GIVEN REQUEST: All of the material below is to be retyped exactly.

[Contour labeling entries]
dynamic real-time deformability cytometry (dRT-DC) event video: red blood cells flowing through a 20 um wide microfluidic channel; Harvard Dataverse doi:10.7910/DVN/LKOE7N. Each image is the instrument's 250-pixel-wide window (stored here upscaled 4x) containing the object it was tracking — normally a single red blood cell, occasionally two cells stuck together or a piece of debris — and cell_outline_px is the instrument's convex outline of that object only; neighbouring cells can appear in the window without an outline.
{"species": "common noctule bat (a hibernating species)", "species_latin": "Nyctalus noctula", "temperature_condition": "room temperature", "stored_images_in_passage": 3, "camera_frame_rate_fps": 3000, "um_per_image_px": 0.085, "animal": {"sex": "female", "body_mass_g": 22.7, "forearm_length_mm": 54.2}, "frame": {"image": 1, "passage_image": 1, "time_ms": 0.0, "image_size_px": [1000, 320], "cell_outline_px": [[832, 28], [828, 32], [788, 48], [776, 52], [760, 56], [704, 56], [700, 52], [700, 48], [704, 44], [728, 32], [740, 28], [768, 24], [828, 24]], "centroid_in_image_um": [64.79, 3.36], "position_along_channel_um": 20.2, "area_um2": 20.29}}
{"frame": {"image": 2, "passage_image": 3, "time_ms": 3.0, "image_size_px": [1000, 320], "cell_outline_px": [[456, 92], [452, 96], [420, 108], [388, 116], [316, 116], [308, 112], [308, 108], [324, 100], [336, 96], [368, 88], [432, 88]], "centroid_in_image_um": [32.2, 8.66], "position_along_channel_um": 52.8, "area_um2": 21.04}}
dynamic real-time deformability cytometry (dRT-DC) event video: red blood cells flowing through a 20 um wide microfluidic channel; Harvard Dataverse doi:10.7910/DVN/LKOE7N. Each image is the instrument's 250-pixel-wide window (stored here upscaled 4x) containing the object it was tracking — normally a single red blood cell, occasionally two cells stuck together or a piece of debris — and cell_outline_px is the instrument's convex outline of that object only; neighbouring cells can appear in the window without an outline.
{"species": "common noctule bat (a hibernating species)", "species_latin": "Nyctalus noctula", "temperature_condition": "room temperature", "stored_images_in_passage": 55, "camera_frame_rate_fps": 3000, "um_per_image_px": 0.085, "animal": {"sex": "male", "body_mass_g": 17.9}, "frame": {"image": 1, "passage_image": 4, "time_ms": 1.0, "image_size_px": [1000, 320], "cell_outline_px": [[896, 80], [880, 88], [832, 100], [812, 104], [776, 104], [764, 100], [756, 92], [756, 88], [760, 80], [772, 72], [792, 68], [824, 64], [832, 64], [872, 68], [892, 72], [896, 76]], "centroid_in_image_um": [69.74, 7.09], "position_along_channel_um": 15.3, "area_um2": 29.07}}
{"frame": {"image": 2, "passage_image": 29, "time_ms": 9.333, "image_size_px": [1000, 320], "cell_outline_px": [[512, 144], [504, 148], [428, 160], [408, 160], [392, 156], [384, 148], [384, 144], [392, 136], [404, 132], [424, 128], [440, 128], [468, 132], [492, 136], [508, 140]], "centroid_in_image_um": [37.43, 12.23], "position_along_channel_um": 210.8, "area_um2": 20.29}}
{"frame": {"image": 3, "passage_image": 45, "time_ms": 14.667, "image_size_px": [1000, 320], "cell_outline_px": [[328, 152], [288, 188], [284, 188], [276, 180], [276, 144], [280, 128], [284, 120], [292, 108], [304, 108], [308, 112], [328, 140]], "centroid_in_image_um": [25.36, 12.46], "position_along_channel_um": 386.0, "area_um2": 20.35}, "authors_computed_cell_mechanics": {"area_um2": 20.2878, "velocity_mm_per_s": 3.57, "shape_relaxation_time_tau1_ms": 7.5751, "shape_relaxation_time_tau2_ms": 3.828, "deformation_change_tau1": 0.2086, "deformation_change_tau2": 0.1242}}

THE RESPONSE:
dynamic real-time deformability cytometry (dRT-DC) event video: red blood cells flowing through a 20 um wide microfluidic channel; Harvard Dataverse doi:10.7910/DVN/LKOE7N. Each image is the instrument's 250-pixel-wide window (stored here upscaled 4x) containing the object it was tracking — normally a single red blood cell, occasionally two cells stuck together or a piece of debris — and cell_outline_px is the instrument's convex outline of that object only; neighbouring cells can appear in the window without an outline.
{"species": "common noctule bat (a hibernating species)", "species_latin": "Nyctalus noctula", "temperature_condition": "room temperature", "stored_images_in_passage": 3, "camera_frame_rate_fps": 3000, "um_per_image_px": 0.085, "animal": {"sex": "female", "body_mass_g": 22.7, "forearm_length_mm": 54.2}, "frame": {"image": 1, "passage_image": 1, "time_ms": 0.0, "image_size_px": [1000, 320], "cell_outline_px": [[832, 28], [828, 32], [788, 48], [776, 52], [760, 56], [704, 56], [700, 52], [700, 48], [704, 44], [728, 32], [740, 28], [768, 24], [828, 24]], "centroid_in_image_um": [64.79, 3.36], "position_along_channel_um": 20.2, "area_um2": 20.29}}
{"frame": {"image": 2, "passage_image": 3, "time_ms": 3.0, "image_size_px": [1000, 320], "cell_outline_px": [[456, 92], [452, 96], [420, 108], [388, 116], [316, 116], [308, 112], [308, 108], [324, 100], [336, 96], [368, 88], [432, 88]], "centroid_in_image_um": [32.2, 8.66], "position_along_channel_um": 52.8, "area_um2": 21.04}}
dynamic real-time deformability cytometry (dRT-DC) event video: red blood cells flowing through a 20 um wide microfluidic channel; Harvard Dataverse doi:10.7910/DVN/LKOE7N. Each image is the instrument's 250-pixel-wide window (stored here upscaled 4x) containing the object it was tracking — normally a single red blood cell, occasionally two cells stuck together or a piece of debris — and cell_outline_px is the instrument's convex outline of that object only; neighbouring cells can appear in the window without an outline.
{"species": "common noctule bat (a hibernating species)", "species_latin": "Nyctalus noctula", "temperature_condition": "room temperature", "stored_images_in_passage": 55, "camera_frame_rate_fps": 3000, "um_per_image_px": 0.085, "animal": {"sex": "male", "body_mass_g": 17.9}, "frame": {"image": 1, "passage_image": 4, "time_ms": 1.0, "image_size_px": [1000, 320], "cell_outline_px": [[896, 80], [880, 88], [832, 100], [812, 104], [776, 104], [764, 100], [756, 92], [756, 88], [760, 80], [772, 72], [792, 68], [824, 64], [832, 64], [872, 68], [892, 72], [896, 76]], "centroid_in_image_um": [69.74, 7.09], "position_along_channel_um": 15.3, "area_um2": 29.07}}
{"frame": {"image": 2, "passage_image": 29, "time_ms": 9.333, "image_size_px": [1000, 320], "cell_outline_px": [[512, 144], [504, 148], [428, 160], [408, 160], [392, 156], [384, 148], [384, 144], [392, 136], [404, 132], [424, 128], [440, 128], [468, 132], [492, 136], [508, 140]], "centroid_in_image_um": [37.43, 12.23], "position_along_channel_um": 210.8, "area_um2": 20.29}}
{"frame": {"image": 3, "passage_image": 45, "time_ms": 14.667, "image_size_px": [1000, 320], "cell_outline_px": [[328, 152], [288, 188], [284, 188], [276, 180], [276, 144], [280, 128], [284, 120], [292, 108], [304, 108], [308, 112], [328, 140]], "centroid_in_image_um": [25.36, 12.46], "position_along_channel_um": 386.0, "area_um2": 20.35}, "authors_computed_cell_mechanics": {"area_um2": 20.2878, "velocity_mm_per_s": 3.57, "shape_relaxation_time_tau1_ms": 7.5751, "shape_relaxation_time_tau2_ms": 3.828, "deformation_change_tau1": 0.2086, "deformation_change_tau2": 0.1242}}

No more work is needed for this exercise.